SOURCE DOCUMENT:
==========

Can IT benefit from mass collaboration? Consider these quick-start ideas for using the wisdom and talents of the crowd for technology operations.

WHEN THE UNIVERSITY OF UTAH wanted a new bus station designed, it turned to the masses for input. The idea was inspired by a paper written by Daren Brabham, a PhD candidate and graduate teaching fellow at the university, who positioned crowdsourcing as a way to increase public participation in public planning. Tom Sanchez, who had just moved to the university to head up its urban planning program, took Brabham’s paper and turned it into the rationale for a grant from the Federal Transit Administration. The Utah Transit Authority would work with the university in implementing the design project.

That grant turned into Next Stop Design, a web-based competition from June through September 2009, in which the general public submitted bus stop designs and vetted the submissions to determine the best ones. Along the way, participants from 127 countries submitted 260 designs and cast over 11,000 votes. Interestingly, fewer than 8 percent of site visitors were from Utah, and only half of those came from Salt Lake City, where the bus stop is located. The three winning entries came from Greece, India, and South Dakota.

==========

SET OF TASKS:
1/ Reproduce the part of the crowdsourcing article starting at "Can IT benefit" and ending at "the design project.".
2/ Write the next part of the article on crowdsourcing a bus stop design, picking up after its final sentence.

DATASET:
==========

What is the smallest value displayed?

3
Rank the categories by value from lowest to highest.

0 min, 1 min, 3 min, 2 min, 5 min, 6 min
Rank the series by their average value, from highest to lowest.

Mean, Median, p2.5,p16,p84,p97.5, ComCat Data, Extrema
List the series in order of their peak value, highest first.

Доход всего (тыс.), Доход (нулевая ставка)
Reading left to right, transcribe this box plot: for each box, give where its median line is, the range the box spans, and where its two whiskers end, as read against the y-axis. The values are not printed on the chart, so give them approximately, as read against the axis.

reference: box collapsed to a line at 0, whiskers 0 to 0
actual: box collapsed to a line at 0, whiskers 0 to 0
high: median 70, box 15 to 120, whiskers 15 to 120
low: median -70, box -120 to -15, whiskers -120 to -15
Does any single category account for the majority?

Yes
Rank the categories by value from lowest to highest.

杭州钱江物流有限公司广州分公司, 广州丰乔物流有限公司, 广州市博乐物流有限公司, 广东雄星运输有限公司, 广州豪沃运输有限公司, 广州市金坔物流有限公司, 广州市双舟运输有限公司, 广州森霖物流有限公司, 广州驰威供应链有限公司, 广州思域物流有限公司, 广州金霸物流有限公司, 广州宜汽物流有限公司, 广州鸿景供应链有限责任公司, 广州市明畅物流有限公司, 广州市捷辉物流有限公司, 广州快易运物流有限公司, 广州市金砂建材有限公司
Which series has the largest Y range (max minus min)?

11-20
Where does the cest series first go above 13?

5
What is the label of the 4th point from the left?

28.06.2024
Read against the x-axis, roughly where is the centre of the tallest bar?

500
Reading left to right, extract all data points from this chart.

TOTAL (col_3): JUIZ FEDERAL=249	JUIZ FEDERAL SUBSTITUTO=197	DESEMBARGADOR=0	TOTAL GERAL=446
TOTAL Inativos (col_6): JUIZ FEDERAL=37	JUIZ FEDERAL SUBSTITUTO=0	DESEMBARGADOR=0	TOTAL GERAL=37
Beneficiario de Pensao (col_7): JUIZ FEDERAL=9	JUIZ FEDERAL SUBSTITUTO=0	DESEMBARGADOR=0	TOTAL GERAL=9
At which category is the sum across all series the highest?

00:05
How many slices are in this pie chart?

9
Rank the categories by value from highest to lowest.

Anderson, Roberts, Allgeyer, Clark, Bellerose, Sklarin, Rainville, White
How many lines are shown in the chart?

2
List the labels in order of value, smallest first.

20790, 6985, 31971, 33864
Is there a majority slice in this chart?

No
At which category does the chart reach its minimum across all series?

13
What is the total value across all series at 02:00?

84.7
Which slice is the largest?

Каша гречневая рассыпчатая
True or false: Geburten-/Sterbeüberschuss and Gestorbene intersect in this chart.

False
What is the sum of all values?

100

==========

ANSWERS BELOW:
1/
Can IT benefit from mass collaboration? Consider these quick-start ideas for using the wisdom and talents of the crowd for technology operations.

WHEN THE UNIVERSITY OF UTAH wanted a new bus station designed, it turned to the masses for input. The idea was inspired by a paper written by Daren Brabham, a PhD candidate and graduate teaching fellow at the university, who positioned crowdsourcing as a way to increase public participation in public planning. Tom Sanchez, who had just moved to the university to head up its urban planning program, took Brabham’s paper and turned it into the rationale for a grant from the Federal Transit Administration. The Utah Transit Authority would work with the university in implementing the design project.

2/
“The goal was to increase public participation in a transit- planning effort,” says Brabham, who acted as the project manager and is completing his dissertation on the topic of crowdsourcing and public participation. “We consider it a success—thousands of voices in a democratic process. Most people were frequent riders of buses in their areas. This was a user community, which speaks to a lot of user innovations—that users know best and have a lot to contribute.”

Crowdsourcing in Action

According to Jeff Howe, author of the 2006 Wired article that coined the term, “crowdsourcing is the act of taking a job traditionally performed by a designated agent and outsourcing it to an undefined, generally large group of people in the form of an open call.” The idea is to put the labors of many people to work. The bus stop project, for example, would formerly have been handled by an architectural firm hired by the transit agency.

Brabham adds another layer of specificity to the definition. He believes there’s a traditional management aspect to crowdsourcing. “I define it as an online distributed problem-solving production model,” he says. “Somebody in the organization needs something done and asks the crowd to do it. It isn’t organic. The crowd does not decide what it does next. It’s a very top-down thing, blended with an open, creative process.”

The advantages to crowdsourcing are many. Problems can be addressed with relatively little expense and often with great speed; the organization can gain access to skills and talents outside its immediate circle; and often the crowd can turn out to be smarter or wiser than any one individual in it.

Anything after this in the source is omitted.